President-elect Obama and his newly designated chief of staff, Rahm Emanuel, have both called on the Bush administration to “fast-forward” $25 billion in low-interest loans already approved by Congress to help automakers retool. Obama has also proposed doubling that loan to $50 billion.

According to The New York Times, the president-elect pressed the issue further when he met with current U.S. President George W. Bush at the White House yesterday. Obama reportedly urged President Bush to support emergency aid for the beleaguered automakers.

Citing sources that were familiar with the discussion, The Times said that Bush indicated he might support further aid to struggling automakers – as well as a broader economic-stimulus package – if congressional Democrats passed a stalled free-trade agreement with Colombia. But that seems unlikely.

“You don’t link those essential needs to some other trade deal,” Emanuel said on ABC TV’s “This Week.”

Pelosi and Senate Majority Leader Harry Reid, D-Nev., have urged U.S. Treasury Secretary Henry M. “Hank” Paulson Jr. to extend part of the $700 billion rescue package already passed by Congress to auto companies. But White House spokeswoman Dana Perino has been made it clear that the current $700 billion bailout plan was intended for financial institutions, not automotive companies.

Protecting the financial markets “is what Congress had in mind when it passed that rescue package,” Perino said Monday. “There was not discussion of specific help to auto companies during that debate, and so Congress' intent was to help financial institutions."

Senator Carl Levin (D-Mich.) told Bloomberg that if the Treasury Department can't be persuaded to act under existing law, Congress may include automaker assistance in an economic stimulus during a so-called lame-duck session later this month.

“If they don't agree that the current language is flexible enough, we should try an amendment during the lame-duck session and attach it to the stimulus package,” Levin said. “If the stimulus package looks like it would be vetoed, then we would have to get this done separately.”

What Would an Obama Stimulus Look Like?

Ideally, Democrats would like to pass two stimulus packages in the near future: One during a lame-duck session this month, and one after Obama takes officially takes office in January. 

Pelosi recently told The Wall Street Journal that any measure moved by outgoing lawmakers before the new Congress takes office on January 20 would be a "down payment on additional stimulus enacted later."

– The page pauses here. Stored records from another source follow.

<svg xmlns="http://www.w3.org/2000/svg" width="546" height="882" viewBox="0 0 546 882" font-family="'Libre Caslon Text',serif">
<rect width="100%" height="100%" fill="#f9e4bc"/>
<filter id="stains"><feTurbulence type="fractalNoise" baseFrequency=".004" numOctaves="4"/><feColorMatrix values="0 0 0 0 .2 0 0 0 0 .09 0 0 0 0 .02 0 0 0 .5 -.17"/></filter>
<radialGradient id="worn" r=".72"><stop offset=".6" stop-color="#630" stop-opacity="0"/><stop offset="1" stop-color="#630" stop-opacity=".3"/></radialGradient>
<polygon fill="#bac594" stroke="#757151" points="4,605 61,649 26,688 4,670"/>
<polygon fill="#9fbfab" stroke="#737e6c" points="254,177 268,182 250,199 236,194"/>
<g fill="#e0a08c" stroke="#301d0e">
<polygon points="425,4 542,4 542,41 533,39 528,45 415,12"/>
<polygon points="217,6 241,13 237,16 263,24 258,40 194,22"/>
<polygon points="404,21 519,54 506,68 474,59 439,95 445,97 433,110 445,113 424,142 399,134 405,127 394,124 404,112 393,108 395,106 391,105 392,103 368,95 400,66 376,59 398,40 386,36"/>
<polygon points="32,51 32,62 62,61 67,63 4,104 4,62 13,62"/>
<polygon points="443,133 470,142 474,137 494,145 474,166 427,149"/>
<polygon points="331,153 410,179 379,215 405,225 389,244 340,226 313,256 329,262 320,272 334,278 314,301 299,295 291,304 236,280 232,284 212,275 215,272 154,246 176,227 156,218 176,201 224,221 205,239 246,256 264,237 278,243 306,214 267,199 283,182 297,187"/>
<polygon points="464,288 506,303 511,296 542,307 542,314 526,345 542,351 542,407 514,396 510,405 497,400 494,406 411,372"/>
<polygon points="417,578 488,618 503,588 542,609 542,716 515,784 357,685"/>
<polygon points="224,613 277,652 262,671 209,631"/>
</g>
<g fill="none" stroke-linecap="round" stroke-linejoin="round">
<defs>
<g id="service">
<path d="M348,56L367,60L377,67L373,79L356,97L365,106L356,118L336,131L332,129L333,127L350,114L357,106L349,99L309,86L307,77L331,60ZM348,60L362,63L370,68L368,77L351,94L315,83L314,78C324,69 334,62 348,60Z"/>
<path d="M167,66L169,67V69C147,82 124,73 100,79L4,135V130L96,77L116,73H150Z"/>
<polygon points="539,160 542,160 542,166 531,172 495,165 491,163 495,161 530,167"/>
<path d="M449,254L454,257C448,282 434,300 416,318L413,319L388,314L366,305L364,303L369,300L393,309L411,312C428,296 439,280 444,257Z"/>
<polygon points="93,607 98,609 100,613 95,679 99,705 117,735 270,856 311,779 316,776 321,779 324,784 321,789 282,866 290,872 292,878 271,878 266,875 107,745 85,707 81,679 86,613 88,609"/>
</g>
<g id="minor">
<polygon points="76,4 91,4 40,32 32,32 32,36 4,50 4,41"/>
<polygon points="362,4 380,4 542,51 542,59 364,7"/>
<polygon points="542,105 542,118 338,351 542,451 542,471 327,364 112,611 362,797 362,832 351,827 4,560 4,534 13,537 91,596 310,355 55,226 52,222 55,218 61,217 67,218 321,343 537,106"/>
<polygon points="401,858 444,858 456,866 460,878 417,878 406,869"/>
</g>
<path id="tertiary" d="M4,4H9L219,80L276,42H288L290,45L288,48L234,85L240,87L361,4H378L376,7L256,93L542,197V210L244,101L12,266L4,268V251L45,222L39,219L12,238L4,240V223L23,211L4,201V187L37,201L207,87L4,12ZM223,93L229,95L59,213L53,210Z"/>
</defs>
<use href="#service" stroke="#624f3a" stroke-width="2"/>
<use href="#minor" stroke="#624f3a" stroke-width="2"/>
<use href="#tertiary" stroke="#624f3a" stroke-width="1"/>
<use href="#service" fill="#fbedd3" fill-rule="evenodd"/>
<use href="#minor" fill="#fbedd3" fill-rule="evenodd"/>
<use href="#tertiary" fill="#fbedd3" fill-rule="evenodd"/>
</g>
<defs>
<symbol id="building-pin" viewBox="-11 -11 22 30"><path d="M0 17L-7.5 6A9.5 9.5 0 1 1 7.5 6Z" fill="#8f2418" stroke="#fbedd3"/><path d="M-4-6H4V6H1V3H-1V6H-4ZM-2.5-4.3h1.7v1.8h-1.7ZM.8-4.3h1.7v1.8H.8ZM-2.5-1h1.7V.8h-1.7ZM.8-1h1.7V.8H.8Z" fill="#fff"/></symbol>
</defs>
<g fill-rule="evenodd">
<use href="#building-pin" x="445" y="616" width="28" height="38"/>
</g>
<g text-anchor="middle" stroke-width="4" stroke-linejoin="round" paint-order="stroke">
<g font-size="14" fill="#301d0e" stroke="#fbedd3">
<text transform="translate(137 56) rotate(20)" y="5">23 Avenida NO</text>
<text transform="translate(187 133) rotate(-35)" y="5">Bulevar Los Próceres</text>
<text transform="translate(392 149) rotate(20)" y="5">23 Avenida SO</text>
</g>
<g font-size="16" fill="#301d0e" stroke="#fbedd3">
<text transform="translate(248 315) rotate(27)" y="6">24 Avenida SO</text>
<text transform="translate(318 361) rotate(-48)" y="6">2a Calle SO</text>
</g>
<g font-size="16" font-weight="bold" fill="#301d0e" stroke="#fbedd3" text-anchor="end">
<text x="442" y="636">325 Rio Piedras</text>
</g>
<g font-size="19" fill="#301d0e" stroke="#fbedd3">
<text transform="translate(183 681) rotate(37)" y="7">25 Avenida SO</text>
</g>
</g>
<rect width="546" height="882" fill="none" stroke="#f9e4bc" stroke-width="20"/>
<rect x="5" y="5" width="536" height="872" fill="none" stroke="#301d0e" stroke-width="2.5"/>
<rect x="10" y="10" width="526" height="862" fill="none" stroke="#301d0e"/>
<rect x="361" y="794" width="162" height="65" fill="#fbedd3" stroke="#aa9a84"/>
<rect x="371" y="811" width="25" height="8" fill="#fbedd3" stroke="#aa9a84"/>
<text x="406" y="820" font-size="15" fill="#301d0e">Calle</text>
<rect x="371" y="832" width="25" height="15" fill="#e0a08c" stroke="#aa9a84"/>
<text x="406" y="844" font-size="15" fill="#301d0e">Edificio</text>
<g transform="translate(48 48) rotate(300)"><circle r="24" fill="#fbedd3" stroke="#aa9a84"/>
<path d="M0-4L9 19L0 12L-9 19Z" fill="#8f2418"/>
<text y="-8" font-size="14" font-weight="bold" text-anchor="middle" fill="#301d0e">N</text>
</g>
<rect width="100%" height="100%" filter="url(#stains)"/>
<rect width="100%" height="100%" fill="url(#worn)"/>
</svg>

"Let's see if we can't do something, working together now, that gives us a two-month jump," Pelosi told The Journal. "We'll take the longer view as soon as we take over in January."

Pelosi said that a new stimulus package should include extensions on unemployment insurance, as well as middle class tax cuts. Direct tax cuts would be preferable to rebates because they would have a more immediate impact.

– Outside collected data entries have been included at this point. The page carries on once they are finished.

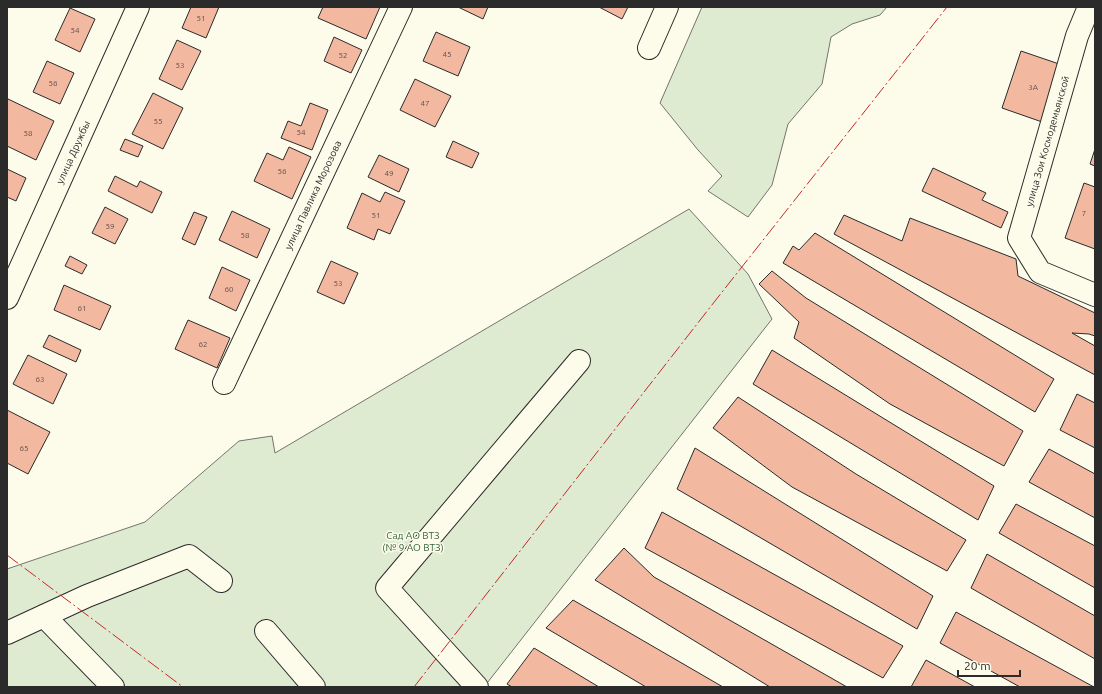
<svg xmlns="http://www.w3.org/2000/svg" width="1102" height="694" font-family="Ubuntu,sans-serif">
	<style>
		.green { fill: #deebd1; stroke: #74746e }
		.building { fill: #f2b8a0; stroke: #2b2b2b }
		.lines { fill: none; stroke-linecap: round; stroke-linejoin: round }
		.minor-casing { stroke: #2b2b2b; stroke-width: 24 }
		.minor { stroke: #fdfbea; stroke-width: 22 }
		.power { stroke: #c62828; stroke-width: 1; stroke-dasharray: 14 3 2 3; stroke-linecap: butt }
		.labels { text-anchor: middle; stroke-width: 3; stroke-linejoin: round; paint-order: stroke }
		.number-label { font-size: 8px; fill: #5d4e48 }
		.street-label { font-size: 10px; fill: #2b2b2b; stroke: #fdfbea }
		.park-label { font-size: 10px; fill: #34623c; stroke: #fdfbea }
	</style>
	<rect width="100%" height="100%" fill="#fdfbea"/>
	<!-- green -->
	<path class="green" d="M702,7H887L880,15L852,24L831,37L822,84L788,124L772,185L748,217L708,191L722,176L698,150L660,103Z
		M689,209L748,274L772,319L484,687H7V569L145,522L239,441L272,436L275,453Z"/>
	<!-- building -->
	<path class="building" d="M191,7H219L206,38L182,28Z
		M323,7H380L366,39L318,18Z
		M458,7H488L483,19Z
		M599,7H628L622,19Z
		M70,8L95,19L80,52L55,40Z
		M436,32L470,47L458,76L423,61Z
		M334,37L362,50L351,73L324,61Z
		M177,40L201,51L182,90L159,79Z
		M1021,51L1065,66L1045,123L1002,108Z
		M47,61L74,73L60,104L33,92Z
		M415,79L451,96L435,127L400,110Z
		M153,93L183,108L163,149L132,134Z
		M8,99L54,121L36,160L7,146V102Z
		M310,103L328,110L312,150L281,138L288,121L301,126Z
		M125,139L143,146L138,157L120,150Z
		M453,141L479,153L472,168L446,157Z
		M289,147L311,157L292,199L254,181L267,153L283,160Z
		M1095,149V166L1090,164Z
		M379,155L409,169L399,192L368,177Z
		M933,168L986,193L982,200L1008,212L1001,228L922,191Z
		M7,169L26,178L16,201L7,197Z
		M115,176L137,187L140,181L162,192L152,213L108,191Z
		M1084,183L1095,187V249L1065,238Z
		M385,192L405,201L390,234L378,229L374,240L347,228L362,193L380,202Z
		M105,207L128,219L115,244L92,233Z
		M232,211L270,229L257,258L219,240Z
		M194,212L207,217L195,245L182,239Z
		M844,215L902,241L910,218L1016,259L1018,276L1095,313V336L1089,334L1072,333L1095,346V375L834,234Z
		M815,233L1054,379L1035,412L783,263L793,246L799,250Z
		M70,256L87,265L82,274L65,266Z
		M331,261L358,273L344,304L317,292Z
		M222,267L250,280L236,311L209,298Z
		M772,271L806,298L1023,431L1004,466L890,404L794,338L799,322L759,284Z
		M64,285L111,306L100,330L54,310Z
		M188,320L230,338L217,368L175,349Z
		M49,335L81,350L76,362L43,347Z
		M772,350L994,486L978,520L753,384Z
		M28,355L67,374L53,404L13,384Z
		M1077,394L1095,403V448L1060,430Z
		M738,397L856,474L966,540L947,571L792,487L713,428Z
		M7,410L50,432L28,474L7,463Z
		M695,448L933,596L917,629L677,489Z
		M1049,449L1095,474V518L1029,482Z
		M1016,504L1095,546V588L999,533Z
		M662,512L903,646L883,678L645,548Z
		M624,548L654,577L847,687H770L595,580Z
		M987,554L1095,616V659L971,588Z
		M573,600L723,687H646L546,628Z
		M956,612L1094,687H1020L940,643Z
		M534,648L599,687H512L507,684Z
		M926,660L975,687H911Z"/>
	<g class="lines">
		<defs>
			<g id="minor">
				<path d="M1089,7L1077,36L1019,238L1040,272L1095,295"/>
				<path d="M649,48L667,7"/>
				<path id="s1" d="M7,298L138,7"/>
				<path id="s2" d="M224,383L401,7"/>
				<path d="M44,616L113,687"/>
				<path d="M266,631L314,687"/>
				<path d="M7,633L87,596L189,556L221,581"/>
				<path d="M477,687L387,588L579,361"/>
			</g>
		</defs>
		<!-- minor casing -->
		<use href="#minor" class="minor-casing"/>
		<!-- minor -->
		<use href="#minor" class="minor"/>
		<!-- power -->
		<path class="power" d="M7,555L183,687
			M414,687L715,301L947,7"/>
	</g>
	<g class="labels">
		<!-- number labels -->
		<g class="number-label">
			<text x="201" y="21">51</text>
			<text x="75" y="33">54</text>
			<text x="447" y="57">45</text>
			<text x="343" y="58">52</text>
			<text x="180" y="68">53</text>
			<text x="53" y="86">56</text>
			<text x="1033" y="90">3А</text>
			<text x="425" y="106">47</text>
			<text x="158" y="124">55</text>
			<text x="301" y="135">54</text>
			<text x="28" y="136">58</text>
			<text x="282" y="174">56</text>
			<text x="389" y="176">49</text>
			<text x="1084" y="216">7</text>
			<text x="376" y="218">51</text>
			<text x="110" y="229">59</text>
			<text x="245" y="238">58</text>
			<text x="338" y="286">53</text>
			<text x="229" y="292">60</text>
			<text x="82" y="311">61</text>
			<text x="203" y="347">62</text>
			<text x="40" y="382">63</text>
			<text x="24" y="451">65</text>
		</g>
		<!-- street labels -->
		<g class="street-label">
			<text transform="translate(1047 141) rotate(-74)" y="4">улица Зои Космодемьянской</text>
			<text dy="4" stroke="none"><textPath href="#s1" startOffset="160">улица Дружбы</textPath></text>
			<text dy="4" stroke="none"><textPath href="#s2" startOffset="208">улица Павлика Морозова</textPath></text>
		</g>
		<!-- park labels -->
		<g class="park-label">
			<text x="413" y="539">Сад АО ВТЗ<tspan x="413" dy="12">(№ 9 АО ВТЗ)</tspan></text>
		</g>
	</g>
	<!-- border -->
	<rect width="1102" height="694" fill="none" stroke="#2b2b2b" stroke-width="16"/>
	<!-- scale -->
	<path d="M958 670v6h62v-6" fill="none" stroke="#2b2b2b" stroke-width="2"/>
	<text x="964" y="670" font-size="12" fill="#2b2b2b" stroke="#fdfbea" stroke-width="3" paint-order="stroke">20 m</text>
</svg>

Obama has raised several proposals including:

  • Suspending penalties and income tax on early withdrawals from IRA and 401(k) accounts.
  • Offering a temporary tax credit of $3,000 to companies for each new full-time employee hired in the United States.
  • Extending unemployment benefits by a period of 13 weeks and temporarily suspending income taxes on those benefits.
  • Requiring a 90-day moratorium on foreclosures for homeowners.

Clinton Stretch, of tax principal at accounting firm Deloitte & Touche LLP, told Bloomberg that two other Obama tax proposals could be good candidates for inclusion in a stimulus package.

The first is Obama’s “Make Work Pay” tax credit, which would provide a partial Social Security payroll tax holiday for most taxpayers, worth up to $500 for individuals and $1,000 for married couples.

The second would be an extension of the Earned Income Tax Credit, which favors low-income workers.

Of course, the pending stimulus package could include any number of these measures, or none at all. The only near-certainty is that another economic stimulus will be on the books in the next few months.

“We are going to need to see a stimulus package passed either before or after the inauguration,” Obama said. “I want to see a stimulus package sooner rather than later.”